The Primary Products division accounts for the majority of its revenues – comprising £1.7bn of its £2.8bn revenues last year – but a far smaller proportion of its profits. With leadership of the division taken on by the new PE investor, Tate & Lyle can now benefit from its share of revenues in this volume-based business, while investing in its more bespoke and profitable Food and Beverage Solutions arm that partners with suppliers, such as Mondelez and Nestlé, to lower sugar in products while maintaining taste.

In that sense, the divestment mirrors the wider trend of global fmcg businesses to sell off low-growth, cash-generative businesses and focus on a core portfolio of growth assets.

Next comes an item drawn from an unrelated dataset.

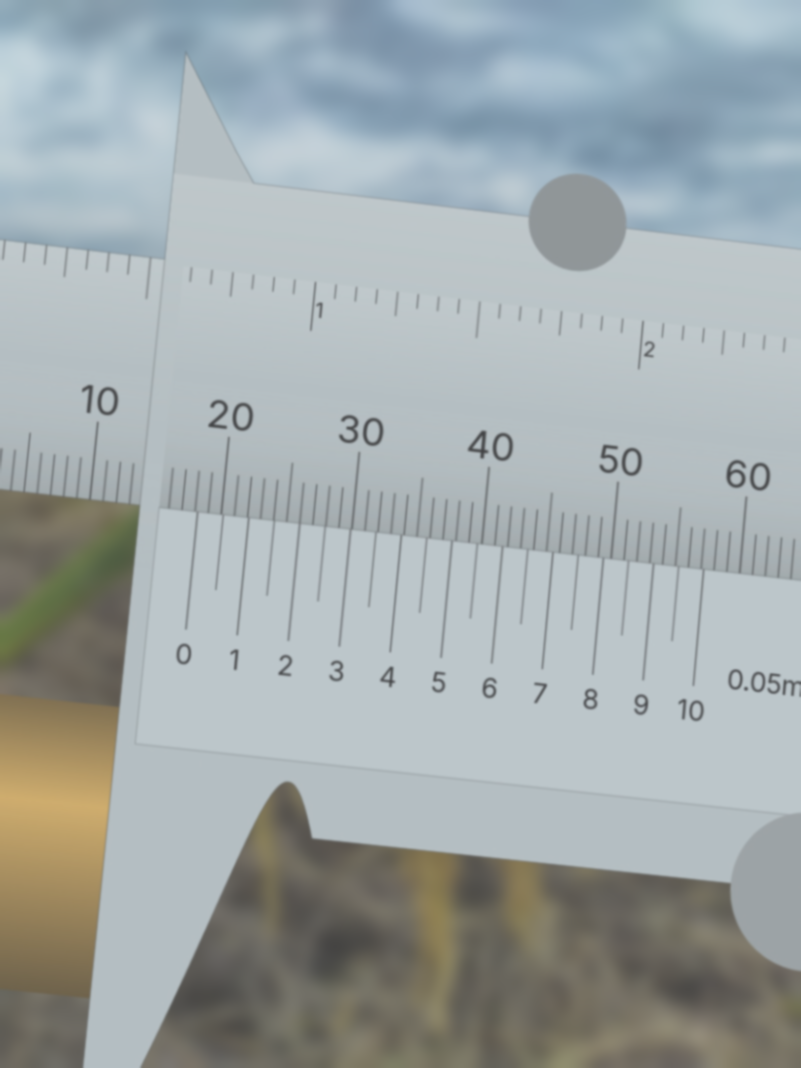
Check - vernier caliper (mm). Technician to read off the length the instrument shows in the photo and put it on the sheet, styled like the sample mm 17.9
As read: mm 18.2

Broker Berenberg said: “This is the transaction investors have been waiting a decade for,” noting that it should result in a material re-rating of the company.

T&L said the divestment would enable it to increase revenues by mid-single digits and raise margins by 50 to 100 basis points annually for the next five years. It will also distribute £500m of the gains to shareholders via a special dividend.

However, the market’s reception was somewhat less euphoric, with the shares flat on Monday and losing 5.5% for the week by Thursday lunchtime.

Jefferies pointed to net proceeds of £900m being somewhat lower than the £1.2bn mooted in the press. It also highlighted “devil in the detail” issues such as costs and retaining the loss-making European Primary Products arm, and dividend guidance that implies long-term reduction.

“The challenge now for Tate & Lyle is to convince the market around ambitious forward guidance for the surviving Solutions business, plus at least flat earnings from here for the new JV,” the broker wrote.